*DOCUMENT SECTION*.
....

B1 Architecture (Balanced)

  • Encoder: EfficientNet-B1 based (timm-efficientnet-b1)
  • Parameters: ~7.8M
  • ONNX Size: ~81MB
  • ROI Size: 64×48 (standard), 80×60 (enhanced)
  • Mask Size: 128×96 (standard), 160×120 (enhanced)
  • Use Case: Balanced performance/accuracy trade-off

B7 Architecture (High-Accuracy)

  • Encoder: EfficientNet-B7 based (timm-efficientnet-b7)
  • Parameters: ~66M
  • ONNX Size: ~90MB
  • ROI Size: 64×48 (standard), 80×60 (enhanced), 128×96 (ultra)
  • Mask Size: 128×96 (standard), 160×120 (enhanced), 256×192 (ultra)
  • Use Case: Maximum accuracy, server deployment

Core Components

1. Pretrained UNet Module

  • Architecture: Enhanced UNet with residual blocks
  • Normalization: LayerNorm2D for stable training
  • Activation: ReLU/SiLU configurable
  • Output: Binary foreground/background mask
  • Training: Frozen during instance segmentation training

2. ROI Extraction Module

  • Input: COCO bounding boxes
  • Normalization: Coordinates normalized to [0, 1]
  • Pooling: Dynamic RoI Align with configurable output sizes
  • Batch Processing: Efficient multi-instance handling

3. Instance Segmentation Head

  • Architecture: Hierarchical UNet V2 with attention modules
  • Classes: 3-class segmentation (background, target, non-target)
  • Features:
    • Residual blocks for feature refinement
    • Attention gating for focus on person boundaries
    • Distance-aware loss for better instance separation
    • Contour detection auxiliary task

4. Loss Functions

  • Primary Loss: Weighted CrossEntropy + Dice Loss
  • Class Weights:
    • Background: 0.538
    • Target: 0.750
    • Non-target: 1.712 (1.2× boosted)

....

*EXERCISE INSTRUCTIONS*.
Summarize the architecture description above in two sentences.

*RECORDS*.
....

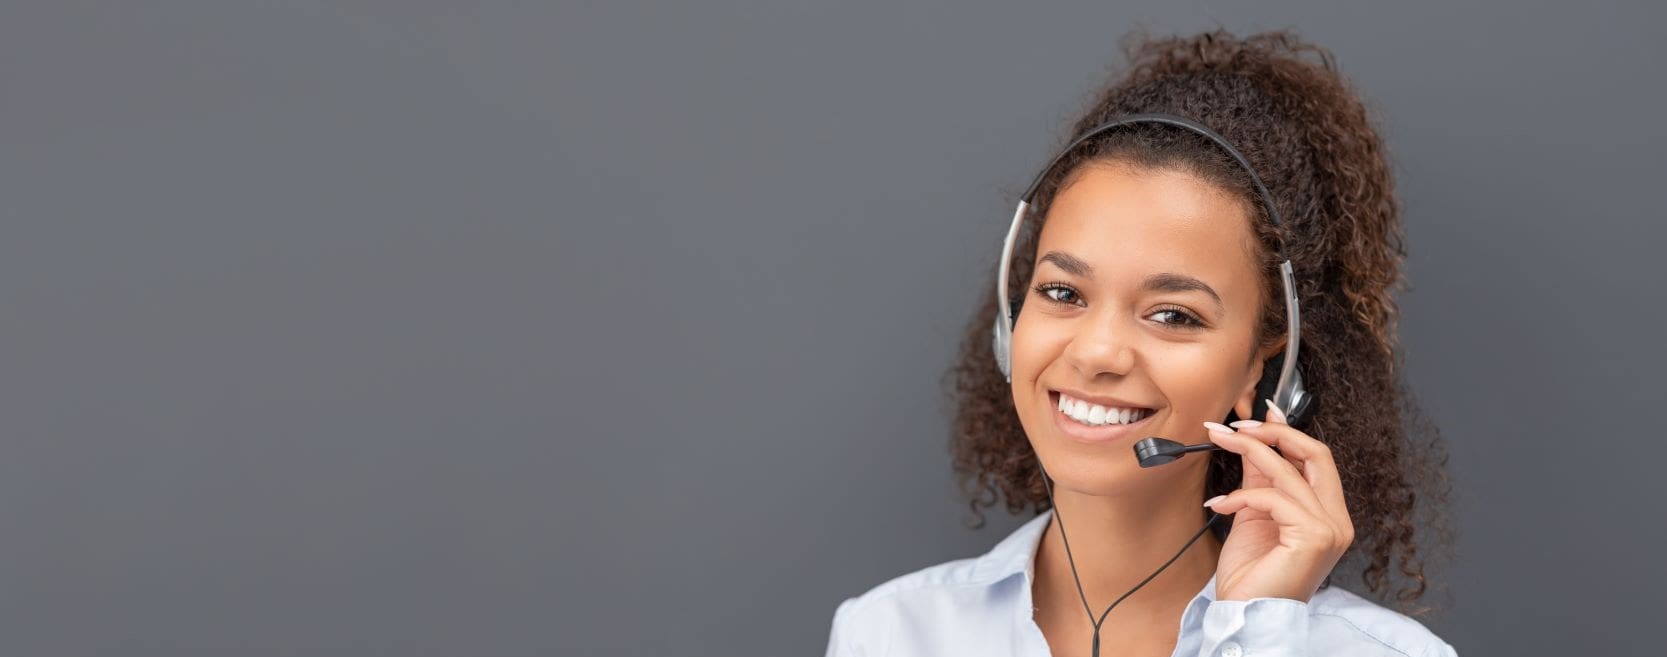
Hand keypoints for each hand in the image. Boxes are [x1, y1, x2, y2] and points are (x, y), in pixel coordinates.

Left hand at [1200, 399, 1354, 602]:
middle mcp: (1337, 521)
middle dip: (1274, 432)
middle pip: (1316, 454)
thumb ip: (1258, 477)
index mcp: (1328, 515)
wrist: (1246, 614)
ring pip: (1289, 471)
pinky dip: (1242, 495)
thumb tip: (1253, 439)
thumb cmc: (1251, 574)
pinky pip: (1274, 498)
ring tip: (1218, 444)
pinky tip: (1220, 505)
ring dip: (1248, 451)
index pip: (1316, 460)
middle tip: (1236, 426)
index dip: (1287, 431)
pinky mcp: (1314, 538)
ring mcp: (1330, 530)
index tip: (1258, 413)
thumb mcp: (1252, 514)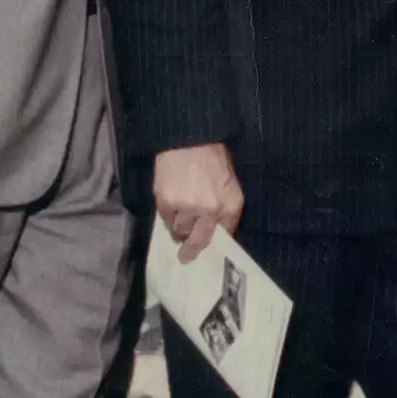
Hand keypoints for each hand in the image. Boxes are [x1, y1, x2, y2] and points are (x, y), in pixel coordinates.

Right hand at [152, 139, 243, 261]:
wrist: (191, 140)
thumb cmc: (214, 161)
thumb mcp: (230, 186)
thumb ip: (225, 210)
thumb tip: (215, 232)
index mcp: (230, 206)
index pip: (224, 236)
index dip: (214, 245)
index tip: (205, 252)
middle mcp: (210, 211)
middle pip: (199, 242)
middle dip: (191, 251)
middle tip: (185, 257)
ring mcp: (187, 208)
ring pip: (179, 231)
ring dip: (178, 227)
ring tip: (179, 214)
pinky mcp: (167, 203)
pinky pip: (166, 219)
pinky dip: (168, 215)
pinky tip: (171, 202)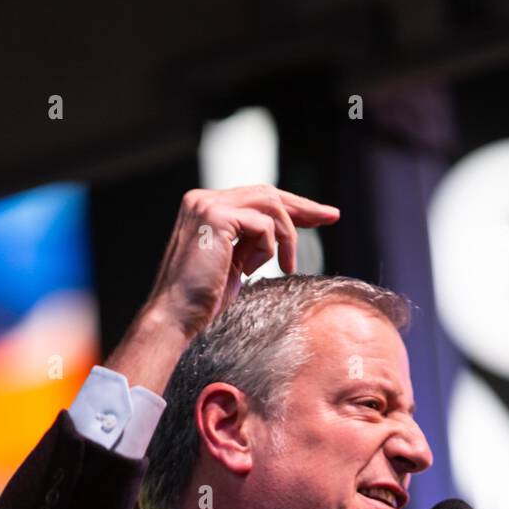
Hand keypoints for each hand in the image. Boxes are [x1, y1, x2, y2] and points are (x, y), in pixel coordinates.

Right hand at [143, 185, 340, 336]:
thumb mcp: (231, 265)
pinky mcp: (216, 217)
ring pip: (270, 205)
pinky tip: (256, 269)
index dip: (291, 206)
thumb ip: (248, 244)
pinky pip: (263, 225)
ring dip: (287, 237)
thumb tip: (276, 237)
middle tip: (332, 217)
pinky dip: (269, 248)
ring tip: (287, 266)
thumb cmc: (202, 300)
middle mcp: (204, 199)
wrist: (176, 316)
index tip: (320, 215)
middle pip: (268, 192)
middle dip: (303, 207)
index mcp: (206, 207)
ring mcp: (208, 205)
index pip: (257, 197)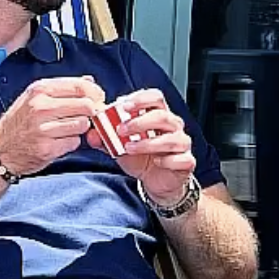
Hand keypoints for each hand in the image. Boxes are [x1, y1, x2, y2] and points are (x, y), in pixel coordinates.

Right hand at [0, 75, 108, 177]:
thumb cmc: (19, 123)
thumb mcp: (35, 98)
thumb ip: (63, 89)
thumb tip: (90, 82)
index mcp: (40, 90)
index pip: (80, 86)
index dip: (95, 94)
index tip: (98, 100)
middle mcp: (40, 107)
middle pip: (86, 105)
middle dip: (91, 113)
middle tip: (87, 118)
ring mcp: (43, 128)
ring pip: (82, 125)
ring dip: (80, 129)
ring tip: (66, 130)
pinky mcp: (47, 148)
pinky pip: (74, 143)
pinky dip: (71, 144)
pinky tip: (58, 142)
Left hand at [86, 87, 195, 204]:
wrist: (155, 181)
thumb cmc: (141, 157)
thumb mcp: (119, 146)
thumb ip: (105, 138)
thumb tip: (92, 133)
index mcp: (158, 115)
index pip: (155, 98)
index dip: (140, 99)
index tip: (122, 105)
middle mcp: (173, 126)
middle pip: (162, 116)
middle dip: (139, 122)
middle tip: (120, 130)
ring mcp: (182, 144)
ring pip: (171, 138)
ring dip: (147, 143)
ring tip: (129, 148)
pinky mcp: (187, 162)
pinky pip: (180, 159)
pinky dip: (166, 160)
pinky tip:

....

*SOLUTION TO THE PROBLEM*.
Two variants are described: a balanced B1 architecture built on an EfficientNet-B1 encoder with about 7.8M parameters, and a high-accuracy B7 architecture built on an EfficientNet-B7 encoder with about 66M parameters, meant for maximum accuracy and server deployment. The core components are a pretrained UNet that outputs a binary foreground/background mask and stays frozen during instance segmentation training, an ROI extraction module that pools regions from COCO bounding boxes, a hierarchical UNet V2 head with attention modules for 3-class segmentation (background, target, non-target), and a primary loss of weighted CrossEntropy plus Dice Loss.